Vagner, um adolescente de 14 anos era outro passageiro. Nascido em Novo Aripuanã, no Amazonas, teve a primeira experiência em morar longe de casa, mas a aventura não completou um ano e teve que voltar. Em Porto Velho morou na zona sul onde morava com tios, estudava e trabalhava como aprendiz de pedreiro. Em casa, pensa em aperfeiçoar o ofício e se tornar um bom profissional. 
A noite chega para nós no meio do rio e com ela muitos pernilongos que invadem o barco, talvez chateados pela presença humana no lugar de repouso, Atenciosa, Juliana oferece repelente para uma passageira que se bate muito, incomodada pela presença dos monstrinhos. 
Um caldo de carne quentinho é servido a todos os passageiros e em seguida um cafezinho, também quente. De modo geral, a tripulação é muito atenciosa. 
Singrando as águas do Madeira prosseguimos caminho. Às19 horas já está muito escuro. Como há bastante lugar para prender as redes, alguns passageiros começam a mudar de lugar. Enquanto isso, lá fora, o farol começa a funcionar. A embarcação é um pouco rústica e o farol é manipulado por marinheiros, que se revezam na parte superior movimentando o farol para melhor direcionar o comandante do barco. Aqui ou acolá se avista alguma propriedade iluminada às margens do rio, mas na maior parte da noite só temos a lua e as estrelas, que também  saem de cena e deixa o negrume total da noite. No salão das redes algumas luzes já foram apagadas. Boa parte dos passageiros já se recolheram nas suas redes, outros conversam e algumas crianças brincam despreocupadas. 
No andar superior, onde funciona uma  lanchonete, a tevê transmite o noticiário para quem deseja manter-se atualizado. Mas são poucos os que se amontoam em frente à tevê. Depois vem a novela e ai o público aumenta. 
A noite trouxe consigo uma brisa, finalmente podemos esquecer a tarde calorenta, mas logo chega uma madrugada trazendo o frio. Hora de puxar uma cobertinha. 



E OS ESTIVADORES?
Voltando ao trabalho dos estivadores, são trabalhadores dignos de admiração. Eles parecem incansáveis, trabalham por uma diária minúscula. Suam de verdade, erguem  uma montanha de peso. Confesso que meus frágeis ombros já doiam só de vê-los em movimento. 

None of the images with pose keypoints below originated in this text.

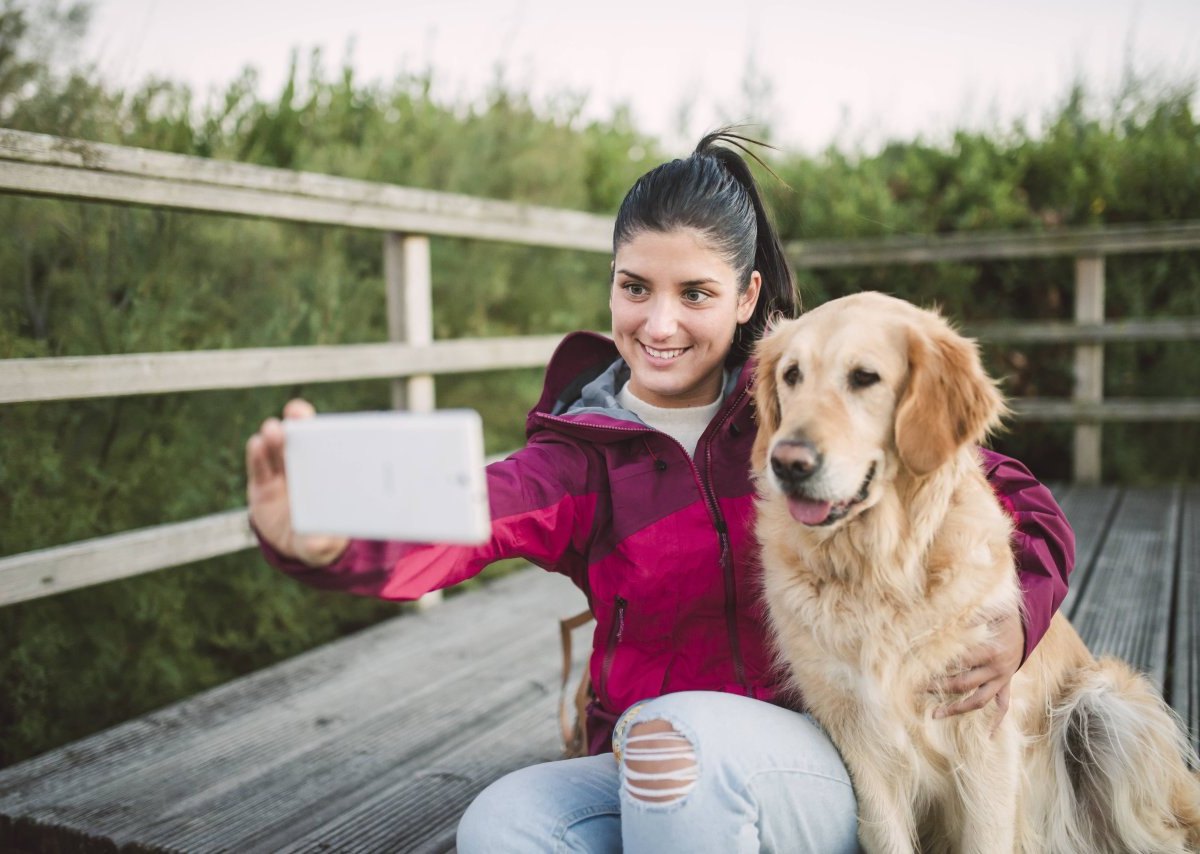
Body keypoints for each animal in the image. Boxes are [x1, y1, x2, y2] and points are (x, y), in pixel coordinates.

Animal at [753, 293, 1195, 854]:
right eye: (791, 375)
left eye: (864, 377)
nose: (787, 462)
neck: (881, 569)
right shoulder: (858, 739)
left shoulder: (984, 734)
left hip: (1104, 705)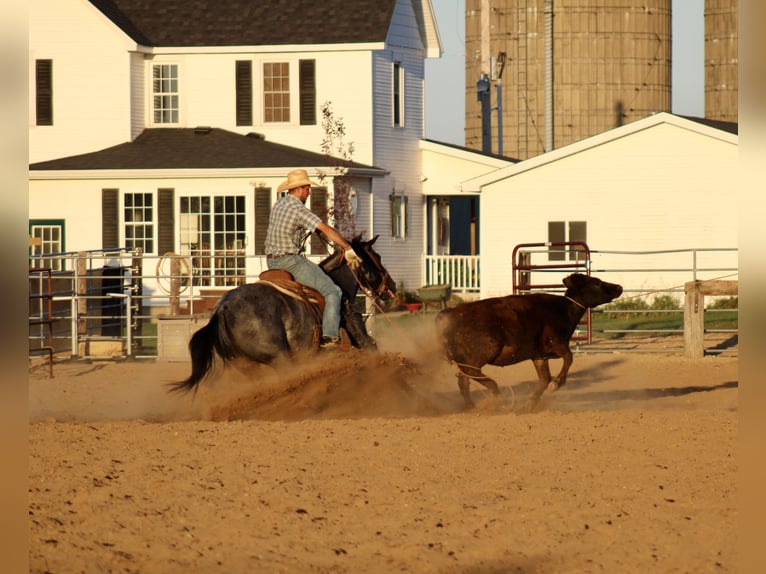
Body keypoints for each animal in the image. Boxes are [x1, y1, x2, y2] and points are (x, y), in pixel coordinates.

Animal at [173, 236, 396, 394]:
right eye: (378, 258)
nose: (392, 287)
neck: (338, 284)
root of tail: (222, 309)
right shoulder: (358, 331)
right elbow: (371, 347)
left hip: (246, 364)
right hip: (279, 358)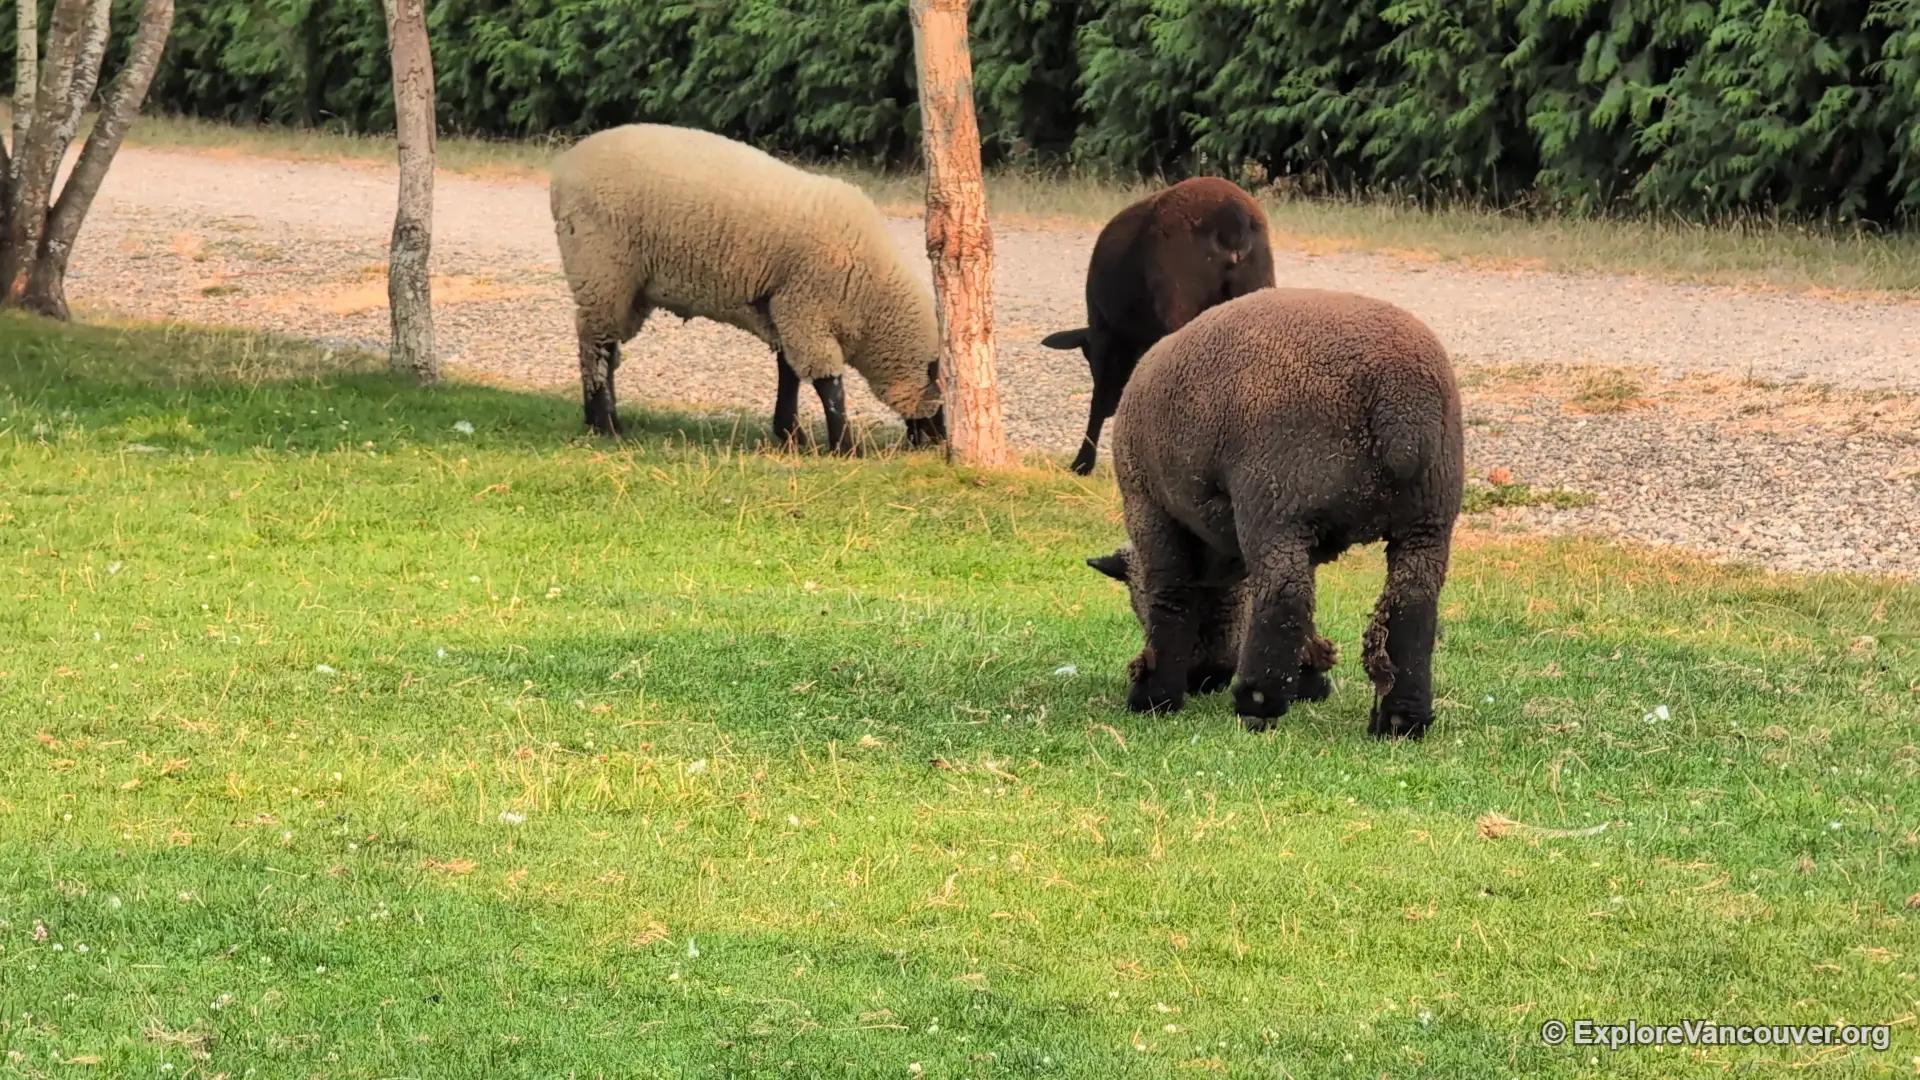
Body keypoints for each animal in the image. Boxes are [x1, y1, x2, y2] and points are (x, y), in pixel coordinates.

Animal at [548, 123, 947, 452]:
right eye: (943, 393)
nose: (939, 442)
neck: (871, 300)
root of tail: (561, 171)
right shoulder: (805, 309)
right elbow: (828, 384)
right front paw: (844, 447)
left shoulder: (786, 312)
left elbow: (789, 373)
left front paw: (791, 434)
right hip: (601, 269)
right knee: (596, 347)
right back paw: (606, 424)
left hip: (631, 287)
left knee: (608, 349)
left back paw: (599, 419)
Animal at [1040, 176, 1275, 476]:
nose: (1114, 408)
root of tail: (1232, 218)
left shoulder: (1105, 333)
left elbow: (1098, 398)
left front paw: (1082, 462)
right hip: (1256, 289)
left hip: (1178, 301)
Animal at [1098, 286, 1464, 739]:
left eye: (1136, 602)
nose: (1204, 678)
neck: (1218, 562)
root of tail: (1403, 400)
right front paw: (1309, 676)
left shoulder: (1148, 506)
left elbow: (1171, 594)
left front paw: (1154, 695)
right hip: (1428, 514)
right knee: (1412, 601)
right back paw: (1402, 718)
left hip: (1275, 499)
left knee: (1284, 594)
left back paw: (1257, 702)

Quem se importa com eles? Homens que acomodam um enorme volume de peso sobre  cabeça, pescoço e coluna. Muitos atravessam o barranco até o barco com a cebeça completamente curvada, outros desaparecem entre as sacarias que os envolvem. Fico imaginando a situação deles ao final do dia. Será que sentem dor? E em alguns anos como será a saúde destes homens? Ai me vem a mente Brasília seus suntuosos gabinetes e outros escritórios Brasil afora onde são negociados milhares de reais em propinas e outros mimos.